Materials and methods
Preparation of functionalized magnetic beads and semi-automated Aβ-immunoprecipitation
Functionalized magnetic beads for Aβ-immunoprecipitation (Aβ-IP) were prepared by covalently coupling the monoclonal antibody (mAb) 1E8 (nanoTools, Teningen, Germany) with Dynabeads M-280 Sheep anti-Mouse IgG (Invitrogen/ThermoFisher Scientific, Waltham, MA, USA) according to the manufacturer’s instructions and as described in detail previously . The semi-automated pre-analytical magnetic bead IP was performed on a CyBio FeliX liquid handling Instrument (Analytik Jena) equipped with BioShake 3000-Telm (Q Instruments, Germany) and ALPAQUA MAGNUM FLX Enhanced Universal Magnet Plate (Beverly, MA, USA). The current IP-protocol was a modification of a previously published version . In brief, EDTA-blood plasma samples that had been stored frozen at -80°C in Matrix vials (Thermo Fisher) were thawed, mixed vigorously (5 × 10 s), and centrifuged for 10 min at 10,000 × g at room temperature in a fixed angle rotor for removal of insoluble material. 200 μL of the plasma supernatant was mixed with 200 μL of H2O and 100 μL of 5 × IP-buffer concentrate containing 250 mM HEPES/NaOH, pH 7.4, 750 mM NaCl, 2.5% Igepal CA630, 1.25% sodium deoxycholate; 0.25% SDS, and 1 tablet of Complete Mini Protease inhibitor cocktail (Roche Diagnostics GmbH, Mannheim, Germany) per 2 mL. After addition of 25 μL of 1E8 magnetic beads to each sample, the IP was carried out on the CyBio FeliX instrument overnight at approximately 17 °C with regular mixing. The supernatant was removed, and the beads were washed three times for 5 min with 1 mL per well of PBS containing 0.1% w/v BSA and once for 3 min with 1 mL of 10 mM Tris-HCl, pH 7.5. The bound Aβ peptides were eluted from the magnetic-bead immune complexes by adding 2 × 25 μL of 20 mM bicine, pH 7.6/0.6% CHAPS and heating for 5 min at a set temperature of 99 °C and 1100 RPM in Deep Well MegaBlock, 96 well plates, 1.2 ml PP (Sarstedt, Germany) without lid (the effective temperature was approximately 91–94°C). Per sample, approximately 38 μL (estimated range: 36–40 μL) of bead-free eluate were obtained. For the measurements on the Elecsys platform, the eluates were frozen at − 80°C and transported on dry ice. For measurements on the Aβ panel 1 (6E10) multiplex assay, the eluates were mixed with 190 μL of Diluent-35 and stored frozen at − 80°C until use, as described before . With regard to the obtained volume of approx. 38 μL of IP-eluate after heating, this corresponded to 6-fold dilution.

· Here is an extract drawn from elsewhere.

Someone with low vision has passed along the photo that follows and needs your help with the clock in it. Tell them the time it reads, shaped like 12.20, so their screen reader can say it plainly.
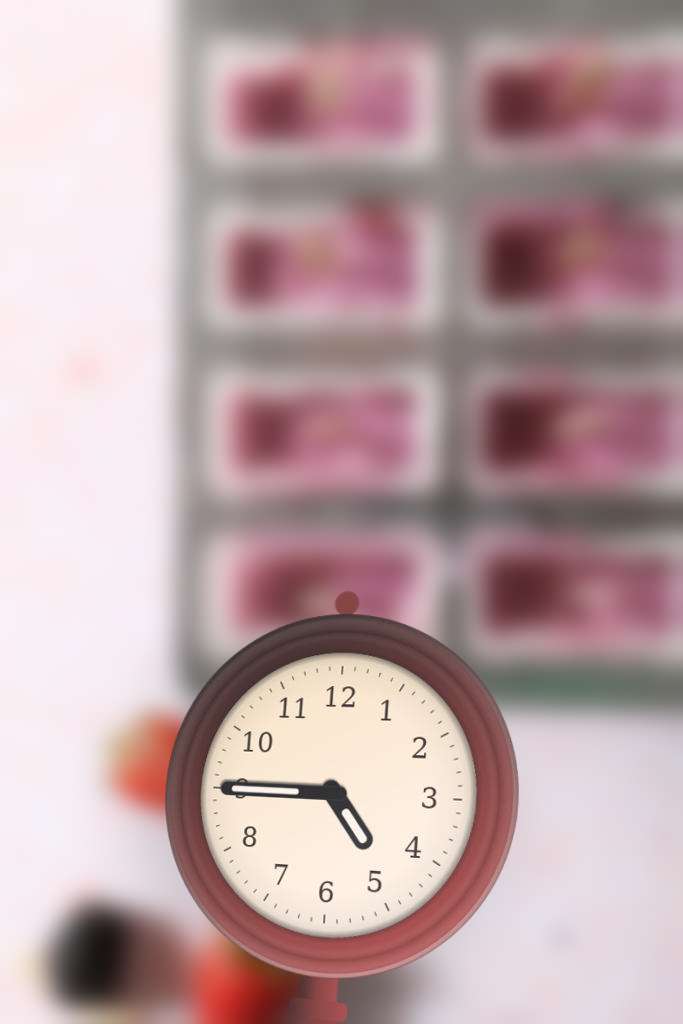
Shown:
4.45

Quantification of Aβ40 and Aβ42 on the Elecsys platform
EDTA plasma patient samples with and without prior pre-analytical Aβ-IP were measured in single determination on the automated Elecsys cobas e 601 instrument with Aβ40 and Aβ42 prototype assays, essentially as described previously . The quantitative range of the Aß40 assay is from 0.01 ng/ml to 8.9 ng/ml; the respective range of the Aß42 assay from 1.0 pg/ml to 94 pg/ml. The samples were randomized and operators were blinded for the diagnostic classification. Samples without prior IP (plasma) were placed directly on the instrument. IP-eluates were measured after manual addition of 152 μL Elecsys Diluent MultiAssay (DMA, Ref 03609987 190) to approximately 38 μL of IP-eluate. The resulting 5-fold diluted IP-eluates had adjusted final volumes of approximately 190 μL, each, which was almost identical to the input plasma volume in the IP reaction (200 μL). The entire workflow for this two-step procedure (magnetic bead IP followed by automated Aβ quantification on the Elecsys platform) is summarized in Fig. 1.

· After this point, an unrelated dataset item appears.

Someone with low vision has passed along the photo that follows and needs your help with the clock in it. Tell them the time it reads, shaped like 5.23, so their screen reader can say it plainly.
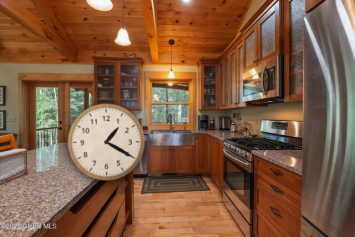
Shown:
1.20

Measurements of IP-eluates on the MSD Aβ panel 1 multiplex assay
For the Aβ measurements in IP-eluates on the MSD V-PLEX Aβ panel 1 (6E10) multiplex assay (Meso Scale Discovery, Rockville, MD, USA), IP-eluates were used that had been diluted 6-fold in Diluent-35 immediately after the heat-elution in Bicine/CHAPS and stored frozen at − 80°C until the actual measurements . The Aβ multiplex assay was performed according to the manufacturer’s instructions and as described previously . According to the Certificate of Analysis provided with the assay kit, the lower limit of quantification (LLOQ) of the kit lot in use was 50 pg/mL for Aβ40 and 3.13 pg/mL for Aβ42. All of the measured diluted IP-eluates produced Aβ40 and Aβ42 signals in the quantitative assay range (> LLOQ). The measured concentrations ranged from 62.9 to 235.4 pg/mL for Aβ40 and 8.4 pg/mL to 26.6 pg/mL for Aβ42.

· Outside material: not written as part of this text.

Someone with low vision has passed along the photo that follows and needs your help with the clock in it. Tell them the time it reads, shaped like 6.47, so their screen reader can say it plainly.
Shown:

Study approval and study cohort
The pseudonymized collection of biological samples and clinical data and their use in biomarker studies was approved by the ethics committee of the University Medical Center Goettingen (9/2/16). All subjects or their legal representatives gave their informed consent prior to inclusion. Biomaterial sampling and data collection were conducted according to the revised Declaration of Helsinki and good clinical practice guidelines. Briefly, plasma was sampled in EDTA tubes, centrifuged for 10 min at 2000 × g and stored frozen at − 80°C until use.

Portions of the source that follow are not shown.